Vibe Coder Gets Legal Notice From DocuSign
DocuSign, a platform that provides digital signature services for documents, has sent a legal notice to Michael Luo, a developer who built a website offering a free alternative with a similar feature suite.
Luo built a free e-sign tool using ChatGPT, Cursor, and Lovable—platforms that help developers write code using natural language prompts. He built a product called Inkless in two days, which lets users sign unlimited documents for free.

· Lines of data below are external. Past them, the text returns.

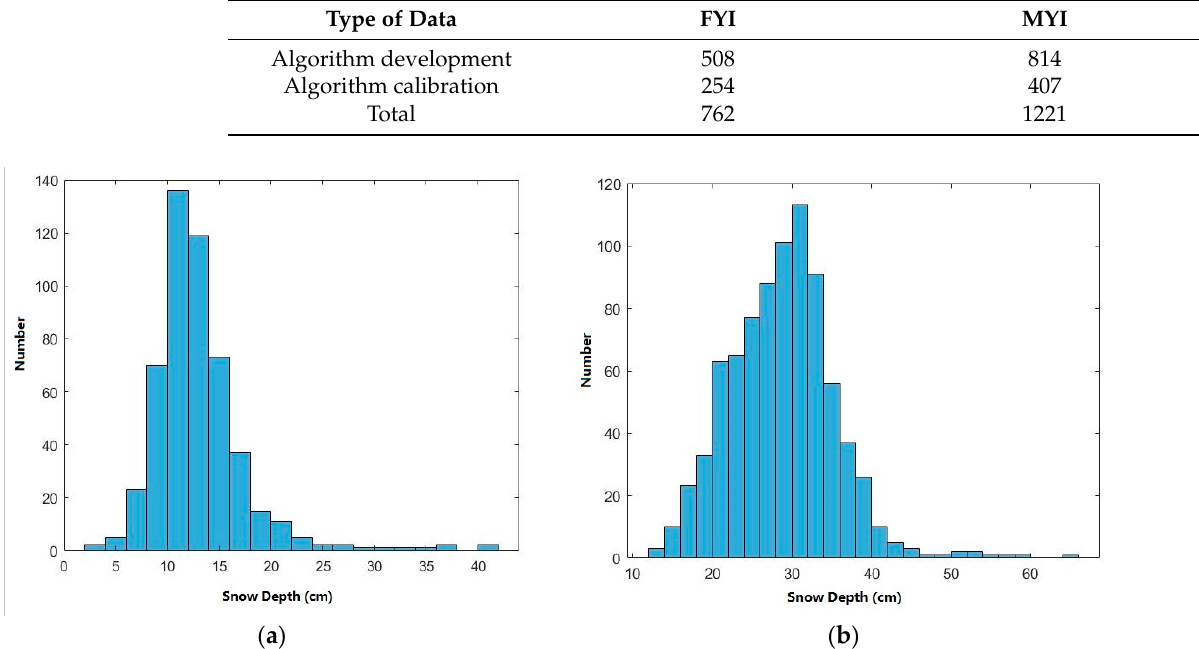
Figure 7. Histogram of snow depths for algorithm development. ( a ) FYI; ( b ) MYI.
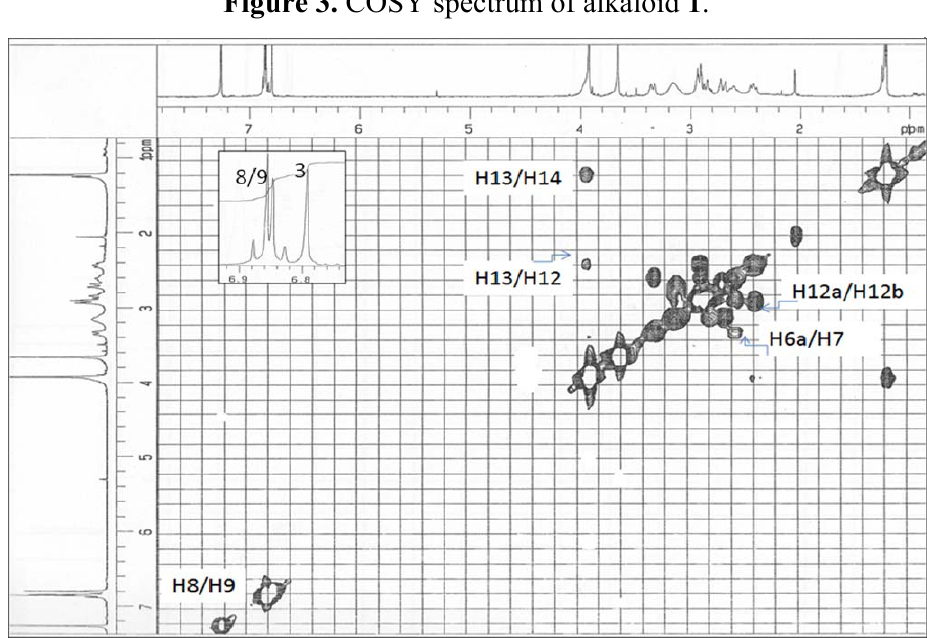
Figure 3. COSY spectrum of alkaloid 1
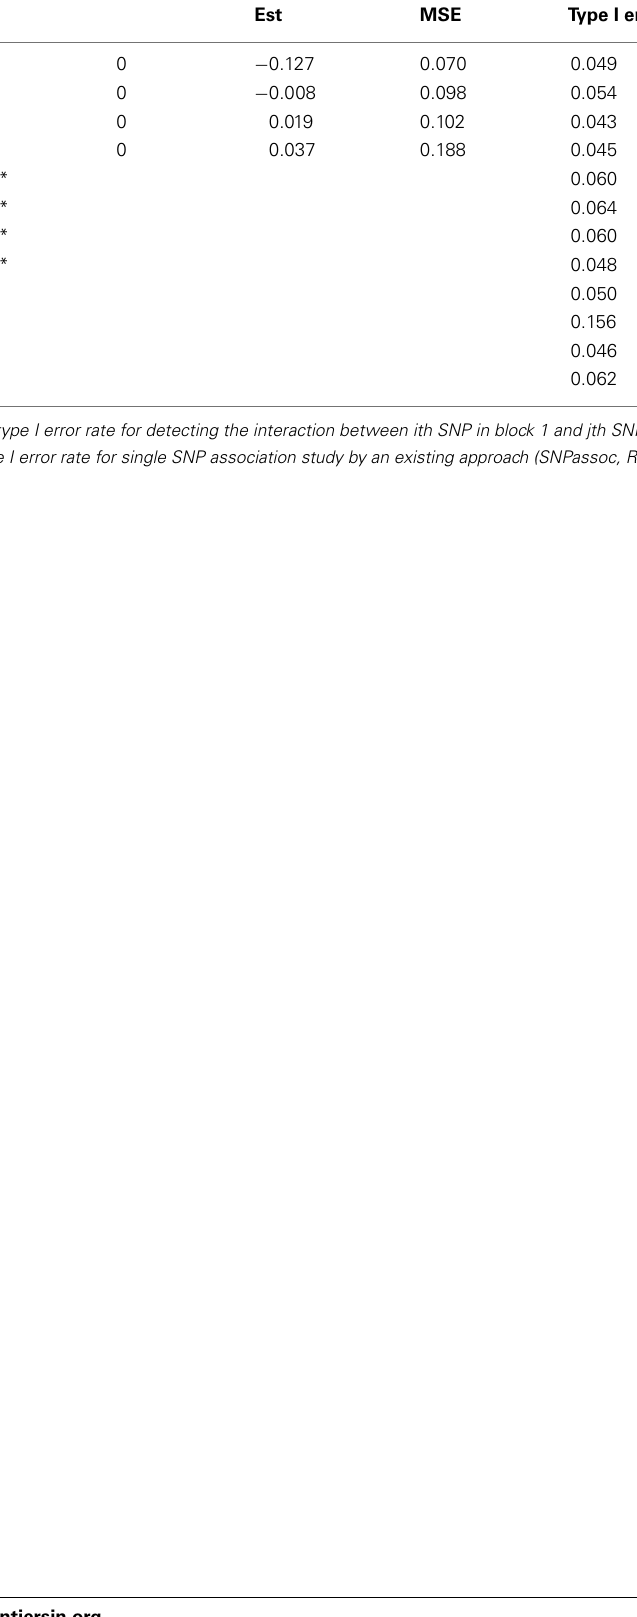
TableA5 |Type I error rate for all epistatic detection of two independent blocks under Scenario 3 for 1000 simulations.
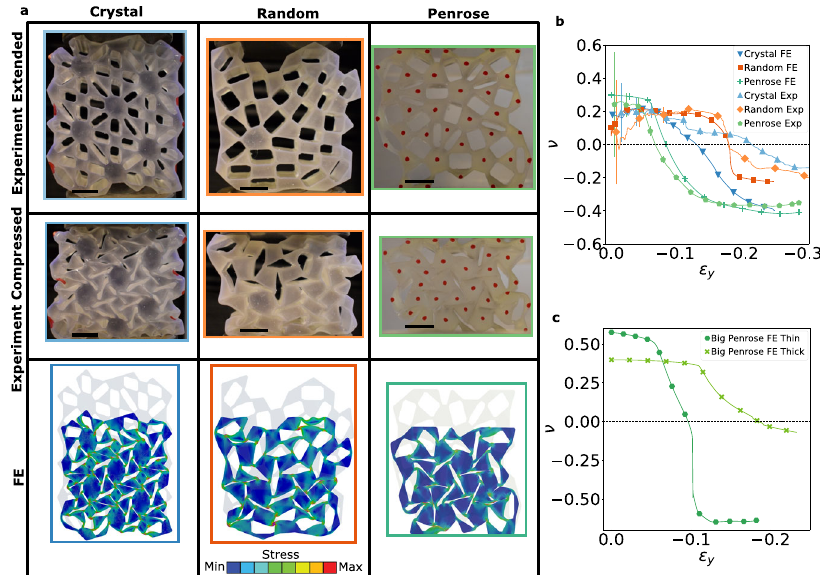
Fig. 1 Auxetic behaviour on demand. a Shows the uniaxial compression test of three auxetic designs, each of them generated with our proposed algorithm. More on Supplementary Movie 1 and 2. Scale bars 1 cm. The colormap on the fi nite element simulations shows the sections of minimum and maximum stress in the elastic material. Clearly the stress is focused on the joints between polygons. b The Poisson ’ s ratio of each con fi guration as a function of the strain. “ Exp ” and “ FE ” refer to experimental and fi nite element simulations results respectively. The experimental error bars show the standard deviation from measuring each polygon ’ s position. c Comparison between two bigger Penrose structures with thin and thick bonds, showing the capabilities of tuning the Poisson ’ s ratio as a function of the bending energy. These bigger structures can be found on Supplementary Note 3. More information on the experimental and fi nite element simulations set-ups on Methods: “ Experimental Setup ” and “ Finite Element Simulations ”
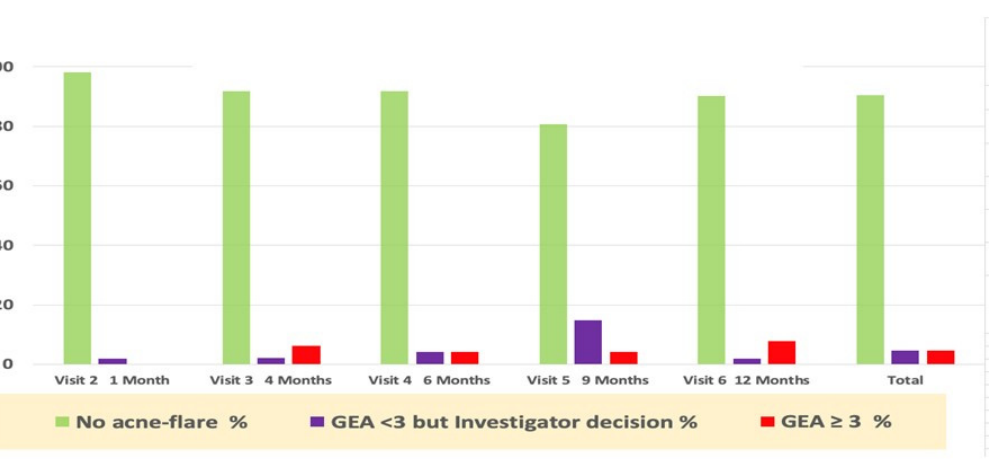
Figure 3. Percentage of subjects with acne flare-ups and prescription drug use during the study.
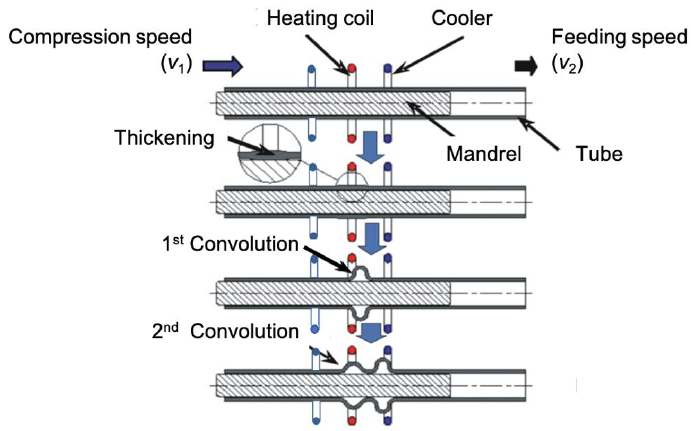
Figure 1. Schematic of the semi-dieless bellows forming with a local heating technique. Deformation mechanism of the semi-dieless forming process is under a free deformation.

“Just as DocuSign respects the intellectual property rights of third parties, we expect third parties to do the same with our intellectual property,” the company said in a cease-and-desist letter sent to Luo. The company said it is also concerned about how Luo was “disseminating” false and misleading statements regarding its product. This likely refers to Luo expressing his inspiration to create a free alternative to Docusign’s high costs.
Source: x.com/AzianMike
“I never stole anything from DocuSign or made misleading statements,” Luo said. “They basically got scared that I created a free e-sign tool.”
Luo added that despite receiving the legal notice, he is continuing to build the platform and ship new features to make the “free product even better”.
DocuSign allows users to sign and send back unlimited documents for free. However, if one is collecting signatures, they can only send three documents with a free account.
Over the last few months, using AI to build applications has quickly gained popularity, and platforms serving these capabilities have observed unprecedented growth rates. Andrej Karpathy, a former researcher at OpenAI, calls this phenomenon ‘vibe coding’.
Aside from various safety and privacy concerns for developers creating AI-based apps, receiving legal notices from other developers or companies is now an added concern.